Para Valencia, la clave del éxito de Quiñones radica en la mentalidad forjada desde la infancia. El directivo considera que la historia personal del jugador, marcada por las dificultades en su Nariño natal, moldeó su capacidad para superar obstáculos. “Si tú te adentras un poquito en esa parte de Nariño, ves que hay muchas dificultades y él siempre pensaba en sacar su familia adelante. Eso es lo que yo pienso que tiene que haber marcado mucho a Julián”, indicó.

El recorrido por selecciones y la decisión de representar a México

Esa fortaleza mental fue clave para afrontar los retos de una carrera internacional y prepararse para un Mundial. Quiñones vistió la camiseta de las selecciones juveniles de Colombia, siendo convocado a la categoría sub-20 para el torneo Centroamericano y del Caribe en Barranquilla 2017. Sin embargo, su rumbo cambió al nacionalizarse mexicano, optando por representar al país que lo acogió en el fútbol profesional. “Todo mundo tiene la ilusión de estar en la selección del país, pero Julián se fue en 2015 y toda su carrera la hizo en México. Fue nacionalizado mexicano”, explicó Valencia.

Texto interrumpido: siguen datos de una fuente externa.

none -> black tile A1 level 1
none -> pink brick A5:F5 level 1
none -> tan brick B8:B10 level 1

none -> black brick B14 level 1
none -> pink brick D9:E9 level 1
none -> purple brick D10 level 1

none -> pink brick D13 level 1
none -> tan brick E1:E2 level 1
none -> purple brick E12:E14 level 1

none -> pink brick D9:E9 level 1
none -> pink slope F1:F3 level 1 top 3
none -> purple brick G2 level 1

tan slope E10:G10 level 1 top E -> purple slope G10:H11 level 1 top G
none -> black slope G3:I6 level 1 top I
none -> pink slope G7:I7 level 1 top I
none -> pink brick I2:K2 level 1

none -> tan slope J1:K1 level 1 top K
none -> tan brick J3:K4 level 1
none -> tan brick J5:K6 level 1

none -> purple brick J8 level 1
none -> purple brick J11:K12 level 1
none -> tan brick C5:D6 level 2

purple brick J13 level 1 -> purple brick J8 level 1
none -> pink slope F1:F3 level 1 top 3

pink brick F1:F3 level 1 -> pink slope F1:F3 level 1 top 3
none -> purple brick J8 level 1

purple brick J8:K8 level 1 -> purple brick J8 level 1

El formador consideró que la decisión fue coherente con la historia del jugador y el vínculo construido durante una década en tierras aztecas. “Yo pienso que el premio, o lo que más quería hacer, era devolverle a México todo eso que hicieron por él. Me parece que al final fue una muy buena decisión”, agregó.

Previo al Mundial, la preparación de Quiñones incluyó una etapa en Arabia Saudita, donde continuó su crecimiento y compitió al más alto nivel. Valencia resaltó que ese rendimiento evidenció su disciplina y ambición. “Esa mentalidad tan fuerte tiene que redundar en el rendimiento ahorita en la selección de México”, aseveró.

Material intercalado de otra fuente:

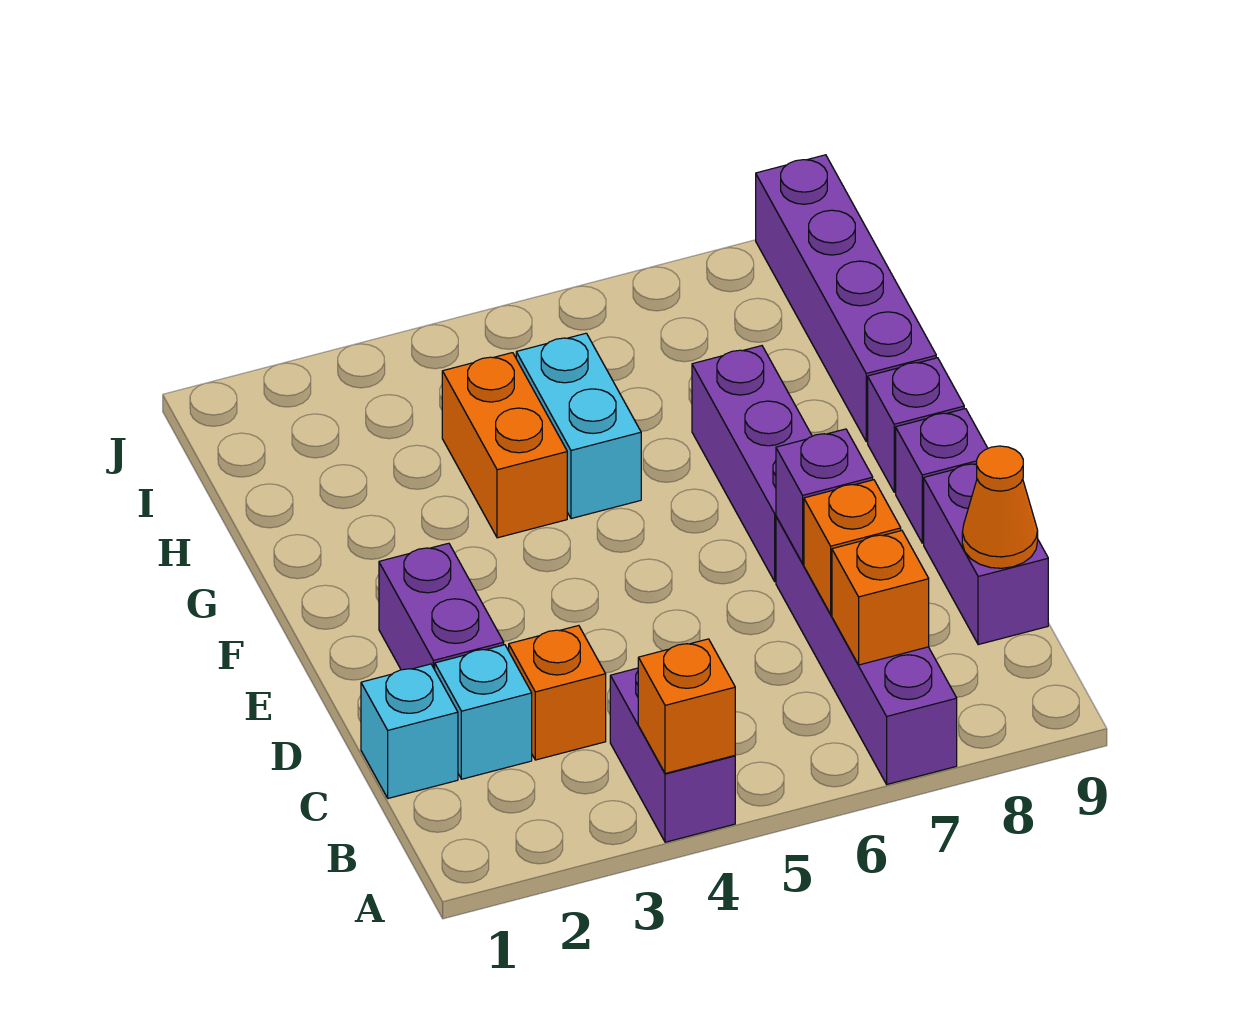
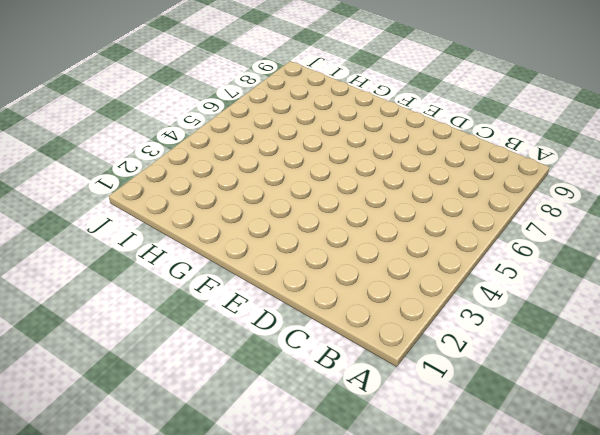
none -> purple brick A4:B4 level 1
none -> purple brick A7:D7 level 1
none -> cyan brick C1 level 1

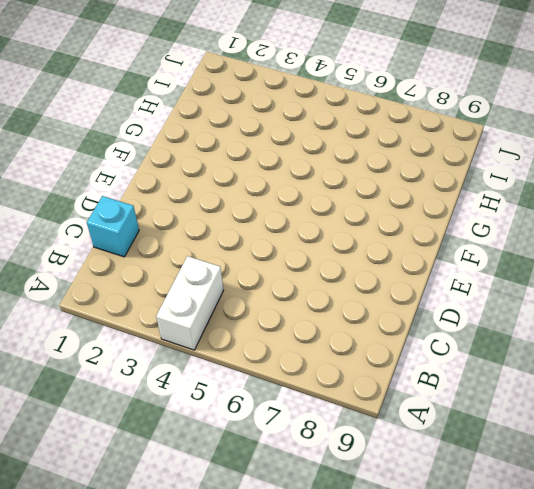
white brick A4:B4 level 1 -> purple brick A4:B4 level 1
none -> purple brick A7:D7 level 1
none -> cyan brick C2 level 1
none -> orange brick C3 level 1

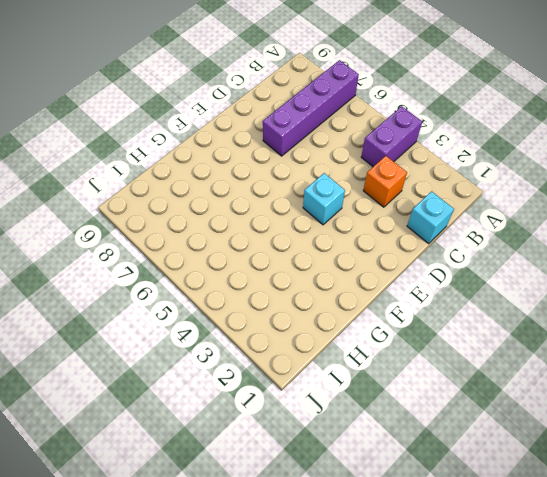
cyan brick E4 level 1 -> cyan brick C2 level 1
none -> purple brick C9:D9 level 1
none -> purple brick D2:E2 level 1
none -> purple brick E7:G7 level 1

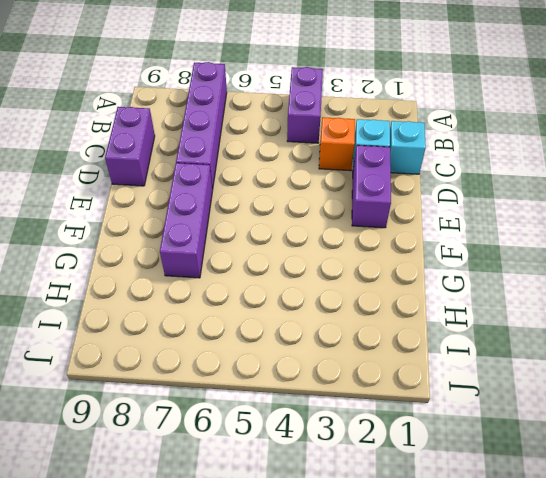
none -> purple brick E9 level 1
none -> purple brick F9 level 1
none -> orange brick G4:H4 level 1

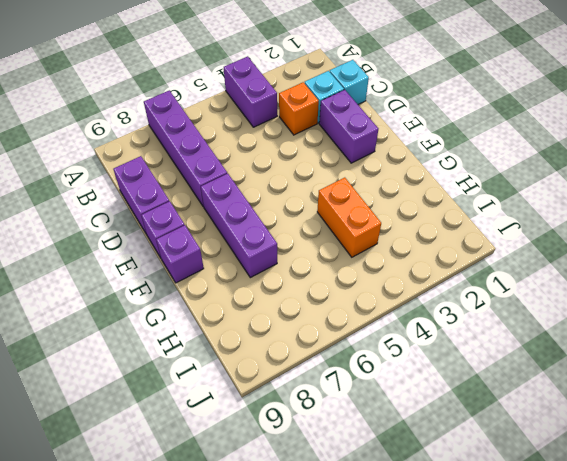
none -> cyan brick G5:H5 level 1
none -> purple brick G9:J9 level 1
none -> orange brick A4 level 2

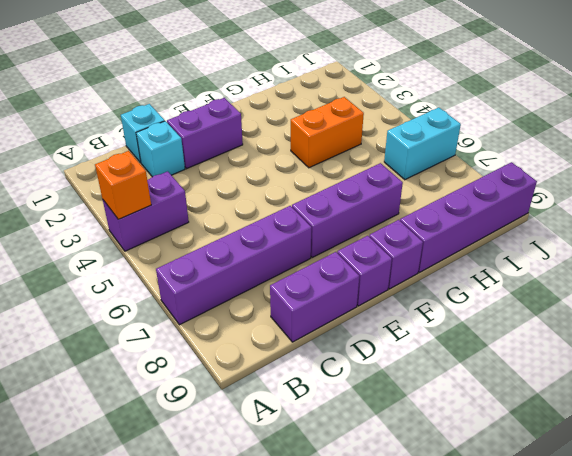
cyan brick I6:J6 level 1 -> cyan brick G5:H5 level 1
none -> orange brick C3 level 1
none -> orange brick B7 level 2
none -> orange brick C7 level 2

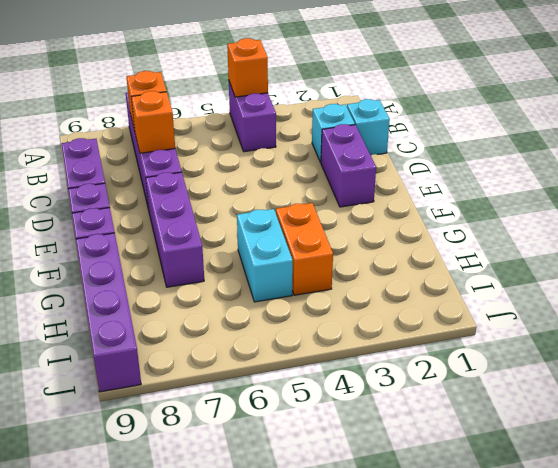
none -> orange brick C3 level 1
none -> orange cone C9 level 2
none -> purple brick D7 level 2

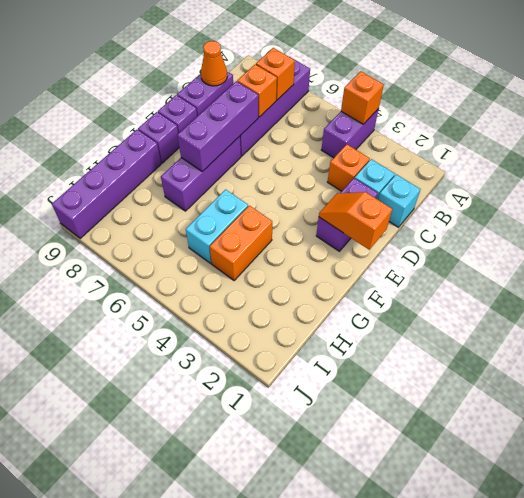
purple brick D7:F7 level 2 -> purple brick D7 level 2
orange slope E1:E2 level 2 top 1 -> none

El directivo también explicó que el delantero siempre mostró compromiso con las convocatorias internacionales, entrenándose con disciplina. “Permanentemente, cada vez que lo convocaban, venía y se entrenaba en la selección”, contó Valencia.

Un factor determinante en su preparación para el Mundial 2026 fue la altura de Ciudad de México, una condición que requiere una adaptación física especial. “Están jugando en Ciudad de México donde la altura es un factor importantísimo para tener en cuenta y tiene que estar muy bien preparado”, explicó Valencia.

De esta manera, el camino de Julián Quiñones hasta convertir el primer gol de México en una Copa del Mundo se cimentó en una combinación de talento, goles, fortaleza mental y años de dedicación. Una historia que comenzó en las canchas de formación colombianas y culminó en el escenario más grande del fútbol mundial.